Anerkennung und Vollstreckung. Die Kommission möchte die Abwicklung von Erbschaften erleichtern, indem sie die Anerkennung und Vollstreckung der zur Anerkennung der Erbenstellung notwendigen Urkunden und sonstigen Dokumente ermöglicht. Hierbei handelt es sich einerseits um die Anerkennung und Vollstreckung von gerichtlichen Entscheidungen, notariellen Urkunden und Testamenten und andererseits um die etwaige Anerkennung von Rechts wegen in sämtlichen Mitgliedstaaten.

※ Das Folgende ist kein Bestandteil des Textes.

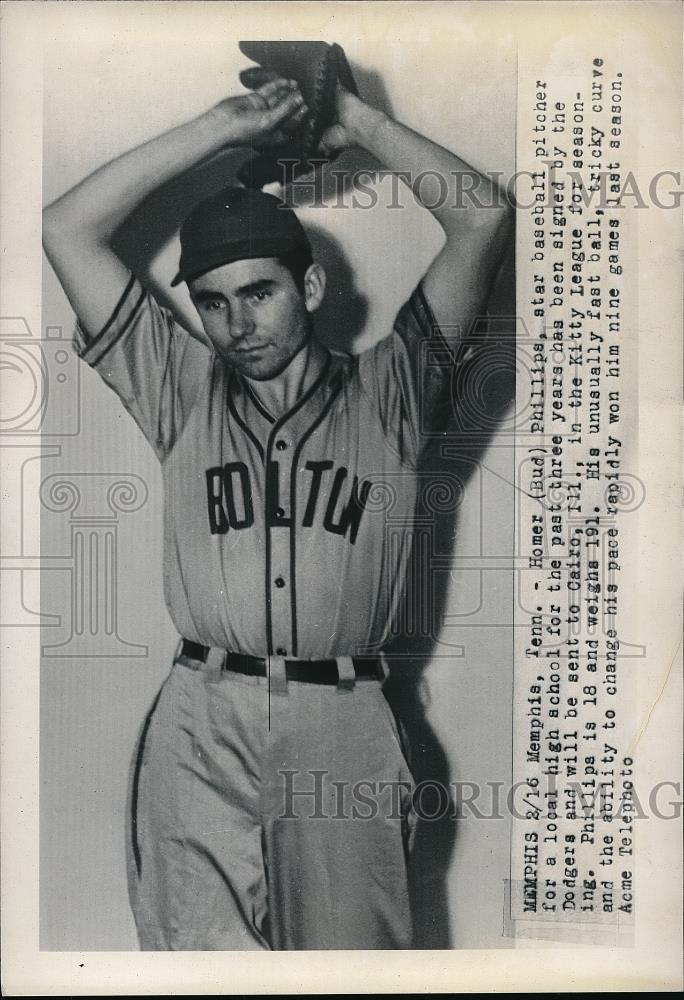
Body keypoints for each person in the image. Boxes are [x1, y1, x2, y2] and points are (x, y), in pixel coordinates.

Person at [43, 73, 510, 950]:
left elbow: (483, 216)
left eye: (259, 292)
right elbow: (64, 226)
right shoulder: (178, 387)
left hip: (343, 724)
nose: (235, 324)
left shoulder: (393, 391)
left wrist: (359, 121)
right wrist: (218, 127)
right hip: (198, 722)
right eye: (212, 303)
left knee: (348, 967)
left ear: (313, 287)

ERLEICHTERUNG DER ADMINISTRATIVEN ABWICKLUNG VON ERBSCHAFTEN

Die Kommission möchte nicht nur die Anerkennungs- und Vollstreckungsvorschriften vereinfachen, sondern auch einen Europäischen Erbschein einführen, um die Erbringung des Nachweises der Erbenstellung zu erleichtern, ohne dass hierzu ein Verfahren angestrengt werden müsste. Zudem erwägt sie eine Registrierung der Testamente in allen Mitgliedstaaten, um die Suche nach Testamenten zu erleichtern, die oftmals schwierig ist, vor allem wenn sie im Ausland errichtet wurden.

Die Kommission stellt schließlich auch die Frage, ob sämtliche Förmlichkeiten im Zusammenhang mit der Legalisation oder der Anbringung der Apostille auf in einem Mitgliedstaat errichtete öffentliche erbrechtliche Urkunden aufgehoben werden könnten.